In recent years, the influence of transnational and global history has led scholars of decolonisation to move away from restrictive 'metropole-colony' frameworks, towards methodologies which emphasise the significance of connections across territorial or imperial boundaries. In this light, this panel explores the potential use of 'networked' approaches to the process of anticolonial struggles and their aftermaths in Africa. Networks, both constructed in and transcending spaces of anticolonial politics, offer a means of analysing not only points of connection between activists, but also sites of rupture and divergence. In doing so, they elucidate questions of agency and contingency that shaped anticolonial struggles.

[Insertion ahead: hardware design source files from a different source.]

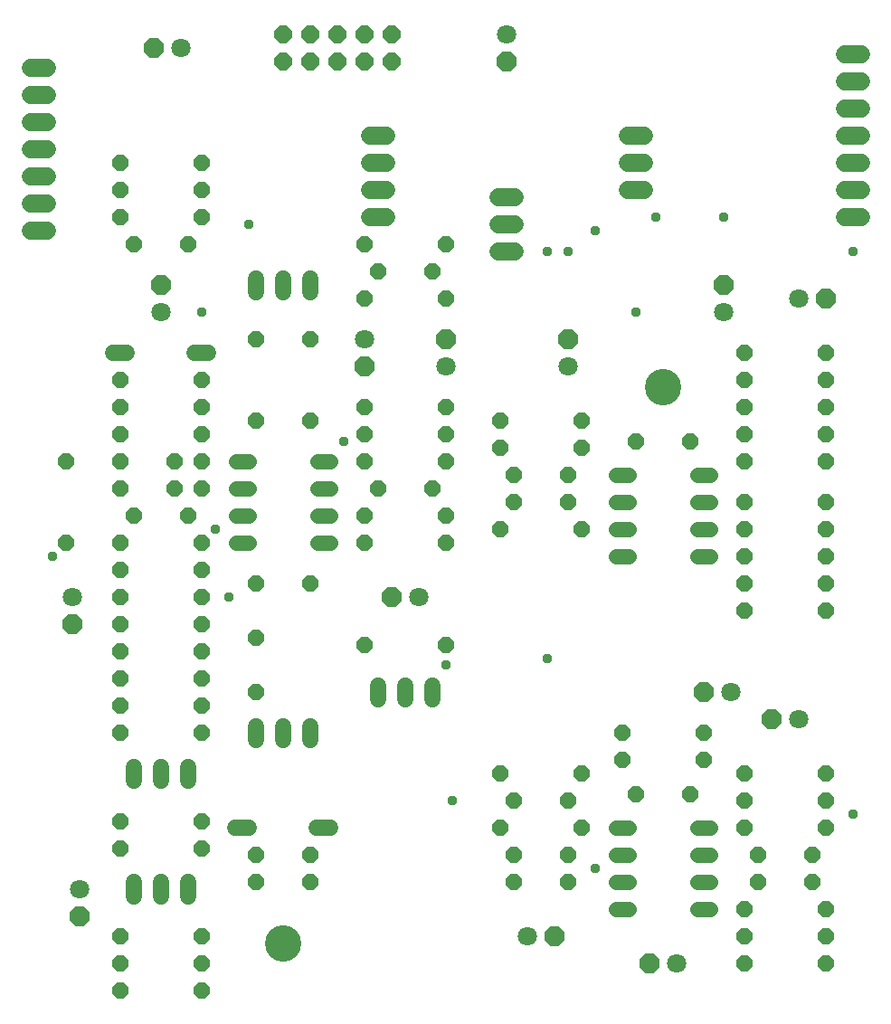
<source format=gts>
G04 EAGLE Gerber RS-274X export*
G75*
%MOMM*%
%FSLAX34Y34*%
%LPD*%
%INSoldermask Top*%
%IPPOS*%
%AMOC8*
5,1,8,0,0,1.08239X$1,22.5*%
G01*
%ADD10C,3.403600*%
%ADD11C,1.411200*%
%ADD12P,1.649562X8X202.500000*%
%ADD13P,1.649562X8X22.500000*%
%ADD14P,1.951982X8X202.500000*%
%ADD15C,1.803400*%
%ADD16P,1.951982X8X22.500000*%
%ADD17P,1.951982X8X112.500000*%
%ADD18P,1.649562X8X112.500000*%
%ADD19P,1.951982X8X292.500000*%
%ADD20C,1.524000*%
%ADD21P,1.649562X8X292.500000*%
%ADD22C,1.727200*%
%ADD23P,1.759533X8X202.500000*%
%ADD24C,0.959600*%


D10*
X609600Y615950D03*
X254000Y95250D03*
D11*
X565460Y203200D02*
X577540Y203200D01*
X577540Y177800D02*
X565460Y177800D01*
X565460Y152400D02*
X577540Y152400D01*
X577540Y127000D02*
X565460Y127000D01*
X641660Y127000D02*
X653740Y127000D01*
X653740Y152400D02*
X641660Y152400D01*
X641660Y177800D02*
X653740Y177800D01*
X653740Y203200D02*
X641660Y203200D01*
D12*
X647700Y292100D03*
X571500Y292100D03*
X762000Y203200D03*
X685800Y203200D03*
X762000Y228600D03*
X685800Y228600D03*
D13*
X685800Y254000D03*
X762000Y254000D03*
X571500Y266700D03*
X647700Y266700D03*
D14*
X711200Y304800D03*
D15*
X736600Y304800D03*
D14*
X647700Y330200D03*
D15*
X673100Y330200D03*
D12*
X520700Y177800D03*
X469900Y177800D03*
D13*
X469900Y228600D03*
X520700Y228600D03*
D12*
X533400Y254000D03*
X457200Y254000D03*
D13*
X698500Y152400D03*
X749300Y152400D03*
D12*
X749300Y177800D03*
X698500Y177800D03*
X762000Y101600D03*
X685800Y101600D03*
D13*
X685800Y76200D03*
X762000Y76200D03*
D12*
X762000Y127000D03*
X685800Y127000D03*
D16*
X508000Y101600D03*
D15*
X482600Y101600D03*
D14*
X596900Y76200D03*
D15*
X622300Y76200D03*
D12*
X520700Y152400D03*
X469900Y152400D03*
X533400Y203200D03*
X457200Y203200D03*
D11*
X565460Y533400D02*
X577540Y533400D01*
X577540Y508000D02*
X565460Y508000D01*
X565460Y482600D02*
X577540Y482600D01*
X577540Y457200D02*
X565460Y457200D01*
X641660Y457200D02*
X653740Y457200D01*
X653740Y482600D02*
X641660Y482600D01*
X641660Y508000D02*
X653740Y508000D01*
X653740Y533400D02*
X641660Y533400D01*
D12*
X762000Y647700D03*
X685800Y647700D03*
D13*
X685800Y622300D03*
X762000Y622300D03*
X685800Y571500D03*
X762000Y571500D03*
D12*
X762000Y546100D03*
X685800Y546100D03*
D13*
X685800Y596900D03*
X762000Y596900D03*
D17*
X666750Y711200D03*
D15*
X666750Y685800D03*
D16*
X762000Y698500D03*
D15*
X736600Y698500D03*
D12*
X520700Y508000D03*
X469900Y508000D03*
D13*
X469900Y533400D03*
X520700Y533400D03*
X457200Y558800D03*
X533400Y558800D03*
D12*
X533400Y482600D03*
X457200Y482600D03*
D13*
X685800Y508000D03*
X762000Y508000D03*
D17*
X520700Y660400D03*
D15*
X520700Y635000D03*
D13*
X457200Y584200D03*
X533400Y584200D03*
D12*
X762000Y482600D03*
X685800Y482600D03*
D13*
X685800Y457200D03*
X762000Y457200D03*
X685800Y431800D03*
X762000Y431800D03*
X685800Y406400D03*
X762000Y406400D03*
X101600Y596900D03*
X177800Y596900D03*
X101600Y419100D03*
X177800Y419100D03*
X101600Y469900D03*
X177800Y469900D03*
D12*
X177800Y444500D03*
X101600Y444500D03*
D18*
X50800Y469900D03*
X50800Y546100D03*
D19*
X57150Y393700D03*
D15*
X57150Y419100D03*
D11*
X209860Y546100D02*
X221940Y546100D01*
X221940Y520700D02*
X209860Y520700D01*
X209860Y495300D02*
X221940Y495300D01*
X221940Y469900D02*
X209860Y469900D01*
X286060Y469900D02*
X298140Y469900D01*
X298140Y495300D02*
X286060Y495300D01*
X286060Y520700D02*
X298140Y520700D01*
X298140Y546100D02*
X286060Y546100D01*
D18*
X177800Y520700D03*
X177800Y546100D03*
D12*
X152400Y520700D03*
X101600Y520700D03*
D13*
X101600Y546100D03*
X152400Y546100D03*
D20*
X165100Y152654D02*
X165100Y139446D01*
X114300Y139446D02*
X114300Y152654D01*
X139700Y152654D02*
X139700Y139446D01*
D13*
X101600Y101600D03*
X177800Y101600D03*
X114300Y495300D03*
X165100Y495300D03*
D20*
X165100Y260604D02*
X165100Y247396D01*
X114300Y247396D02*
X114300Y260604D01*
X139700Y260604D02*
X139700Y247396D01*
D12*
X177800Y184150D03*
X101600Y184150D03*
X177800Y76200D03*
X101600Y76200D03*
D19*
X63500Y120650D03*
D15*
X63500Y146050D03*
D13*
X101600Y209550D03*
X177800Y209550D03*
X101600Y368300D03*
X177800Y368300D03*
D12*
X177800Y622300D03*
X101600Y622300D03*
D20*
X171196Y647700D02*
X184404Y647700D01*
X108204Y647700D02*
X94996Y647700D01*
D19*
X330200Y635000D03*
D15*
X330200Y660400D03*
D13*
X330200Y698500D03*
X406400Y698500D03*
D12*
X406400Y749300D03*
X330200Y749300D03*
D20*
X298704Y203200D02*
X285496Y203200D01*
X222504Y203200D02*
X209296Y203200D01*
D13*
X342900Y723900D03*
X393700Y723900D03*
D20*
X279400Y298704D02*
X279400Y285496D01*
X228600Y285496D02*
X228600Y298704D01*
X254000Y298704D02*
X254000Y285496D01*
D13*
X228600Y152400D03*
X279400Y152400D03*
X101600Y292100D03*
X177800Y292100D03*
X228600Y431800D03*
X279400Y431800D03*
X101600Y393700D03*
X177800Y393700D03*
D12*
X279400Y177800D03*
X228600Y177800D03*
X279400Y660400D03*
X228600Y660400D03*
D21*
X228600Y381000D03*
X228600Y330200D03*
D20*
X279400Y704596D02*
X279400Y717804D01*
X228600Y717804D02*
X228600Y704596D01*
X254000Y704596D02*
X254000Y717804D01*
D13*
X101600Y342900D03*
X177800Y342900D03*
D12*
X177800Y317500D03*
X101600Y317500D03*
D13*
X101600Y825500D03*
X177800Y825500D03*
D12*
X165100Y749300D03*
X114300Y749300D03*
D13*
X101600Y774700D03*
X177800Y774700D03*
D17*
X139700Y711200D03*
D15*
X139700Y685800D03*
D13*
X101600Y571500D03*
X177800Y571500D03*
D12*
X177800Y50800D03*
X101600Y50800D03*
D13*
X101600Y800100D03*
X177800Y800100D03*
X342900Y520700D03*
X393700Y520700D03*
D14*
X355600Y419100D03*
D15*
X381000Y419100D03*
D12*
X406400Y495300D03*
X330200Y495300D03*
D20*
X368300Y336804D02*
X368300Y323596D01*
X393700Y323596D02*
X393700Y336804D01*
X342900Y336804D02*
X342900Y323596D01*
D13*
X330200Y546100D03*
X406400Y546100D03*
D12*
X406400Y374650D03*
X330200Y374650D03*
D13*
X330200Y469900D03*
X406400Y469900D03*
X330200Y571500D03*
X406400Y571500D03*
D12*
X406400Y596900D03*
X330200Y596900D03*
D17*
X406400Y660400D03*
D15*
X406400Y635000D03*
D12*
X279400Y584200D03*
X228600Y584200D03*
X635000Y234950D03*
X584200Y234950D03*
X635000Y565150D03*
X584200Y565150D03*
D22*
X350520Y850900D02*
X335280Y850900D01*
X335280Y825500D02*
X350520Y825500D01*
X350520Y800100D02*
X335280Y800100D01*
X335280Y774700D02*
X350520Y774700D01*
X33020Y914400D02*
X17780Y914400D01*
X17780Y889000D02*
X33020Y889000D01*
X33020Y863600D02*
X17780Y863600D01*
X17780Y838200D02*
X33020Y838200D01*
X33020Y812800D02*
X17780Y812800D01*
X17780Y787400D02*
X33020Y787400D01*
X33020Y762000D02*
X17780Y762000D01*
X779780Y876300D02*
X795020Y876300D01*
X795020Y901700D02*
X779780Y901700D01*
X779780Y927100D02*
X795020Y927100D01*
X795020Y774700D02*
X779780Y774700D01*
X779780Y800100D02*
X795020Y800100D01*
X795020Y825500D02*
X779780Y825500D01*
X779780Y850900D02*
X795020Y850900D01*
X591820Y800100D02*
X576580Y800100D01*
X576580Y825500D02*
X591820Y825500D01*
X591820Y850900D02*
X576580Y850900D01*
X471170Y742950D02*
X455930Y742950D01*
X455930Y768350D02*
X471170Y768350D01*
X471170Y793750D02*
X455930Y793750D01*
D23*
X355600Y946150D03*
X355600Y920750D03*
X330200Y946150D03*
X330200Y920750D03*
X304800Y946150D03*
X304800Y920750D03*
X279400Y946150D03*
X279400Y920750D03*
X254000Y946150D03*
X254000Y920750D03*
D19*
X463550Y920750D03*
D15*
X463550Y946150D03*
D14*
X133350Y933450D03*
D15*
X158750Y933450D03*
D24*
X787400Y742950D03*
X311150Y565150D03*
X222250Y768350D03*
X190500Y482600D03*
X412750Y228600D03*
X546100Y762000D03*
X546100Y165100D03*
X406400Y355600D03*
X647700Y533400D03*
X787400Y215900D03*
X584200Y685800D03*
X520700Y742950D03*
X203200Y419100D03*
X177800Y685800D03*
X501650Y361950D03*
X501650Y742950D03*
X603250Y774700D03*
X666750Y774700D03*
X38100Y457200D03*
M02*

</source>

This panel asks how the concept of the network allows historians to challenge existing geographic, institutional, and thematic approaches to decolonisation. How did transformations in communications, media, and travel make and sustain anticolonial networks? How did international organisations and actors from outside of Africa seek to shape and disrupt such networks? What role did transfers of capital play in these relationships, and with what consequences? How do networks help us to understand intellectual genealogies of anticolonial dissent, such as pan-Africanism, regionalism, and socialism? Finally, this panel seeks to extend the history of anticolonial networks into the post-independence era. How, amid the Cold War and processes of globalisation, did these networks continue to animate transnational activity, and with what consequences for the post-colonial state?

This panel welcomes papers from historians as well as scholars working in other disciplines whose work contains a strong historical dimension.